(www.irna.ir) вЂ" China's foreign minister has already arrived and Russia's foreign minister will be on his way to meet their Indian counterpart for the first structured meeting of their trilateral forum in New Delhi on February 14.
The agenda on the table will range from Iran, North Korea, Middle East to the volatile situation in Iraq and Afghanistan. So far, the leaders of the three countries had almost always met informally on the sidelines of multilateral events, the Indian English daily Statesman reported here Tuesday.
The last meeting of the foreign ministers had taken place in Vladivostock in June 2006.
In Moscow Monday, the Russian Foreign Ministry spokesperson said that the ministers would be discussing all reigning global issues -- from regional hotspots to counter-terrorism and anti-narcotic efforts, reports Trend.
He told reporters that cooperation between the three countries was not "virtual," but was based on common approaches on basic issues of world development which include strengthening of democratic principles, importance of multilateral efforts and recognition of the central role of the UN.
Russian Foreign Minister Yevgeni Primakov in 1998 had first mooted the trilateral forum, but it had initially not been received with much enthusiasm in either New Delhi or Beijing.
More than perhaps other joint interests, the abiding point of similarity of the three nations had been their insistence on a multipolar world, opposing the United States as the sole superpower.
The Russians have been especially vocal about the need to strengthen multipolarity -- the recent railing by Russian President Vladimir Putin against the increasing US unilateral military action at the Munich security conference on Saturday being part of the same theme.
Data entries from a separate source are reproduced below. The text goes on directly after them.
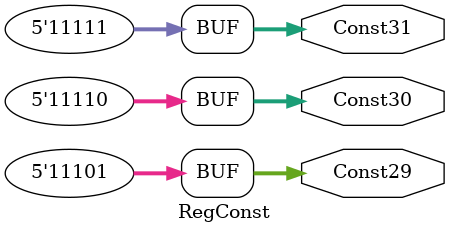
<source format=v>
module RegConst(
		output reg [4:0] Const29,
		output reg [4:0] Const30,
		output reg [4:0] Const31
	);
	always @(*) begin
		Const29 = 5'd29;
		Const30 = 5'd30;
		Const31 = 5'd31;
	end
endmodule

</source>
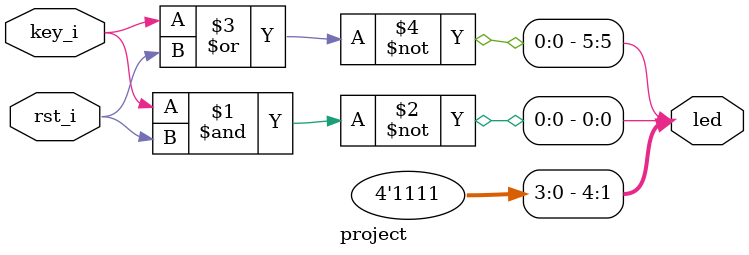
<source format=v>
module project (
    input wire key_i,
    input wire rst_i,
    output wire [5:0] led
);

    assign led[0] = ~(key_i & rst_i);
    assign led[1] = 1;
    assign led[2] = 1;
    assign led[3] = 1;
    assign led[4] = 1;
    assign led[5] = ~(key_i | rst_i);

endmodule

</source>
In his speech, Putin had pointed out that there were new emerging centers of economic growth which will eventually be translated into political power.
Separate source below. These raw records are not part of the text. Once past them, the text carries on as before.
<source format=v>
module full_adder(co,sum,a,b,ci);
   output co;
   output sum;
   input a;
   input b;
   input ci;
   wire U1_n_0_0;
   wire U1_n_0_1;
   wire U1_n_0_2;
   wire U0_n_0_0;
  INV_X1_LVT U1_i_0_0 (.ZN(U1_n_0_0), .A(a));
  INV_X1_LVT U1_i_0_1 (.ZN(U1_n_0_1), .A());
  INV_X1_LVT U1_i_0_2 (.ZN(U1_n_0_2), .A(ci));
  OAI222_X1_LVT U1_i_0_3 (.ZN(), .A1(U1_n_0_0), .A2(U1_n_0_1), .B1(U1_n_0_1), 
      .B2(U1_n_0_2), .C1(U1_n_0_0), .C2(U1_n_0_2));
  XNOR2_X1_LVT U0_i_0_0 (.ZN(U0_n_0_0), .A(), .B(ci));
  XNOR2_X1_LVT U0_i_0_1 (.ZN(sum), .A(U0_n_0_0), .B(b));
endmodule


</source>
Meanwhile, Chinese Foreign Minister Li Zhaoxing began his visit to India by arriving at Bihar, where he visited Nalanda to inaugurate a hall in memory of the 7th century Chinese traveler Huan Tsang.
At the ceremony, he hoped that the opening of the hall would mark a new chapter in Sino-Indian relations.
The Chinese minister said he was honored to be in Nalanda and would visit the ancient seat of learning again, but not by car.
"I will come here on foot the way Huan Tsang came," said Li.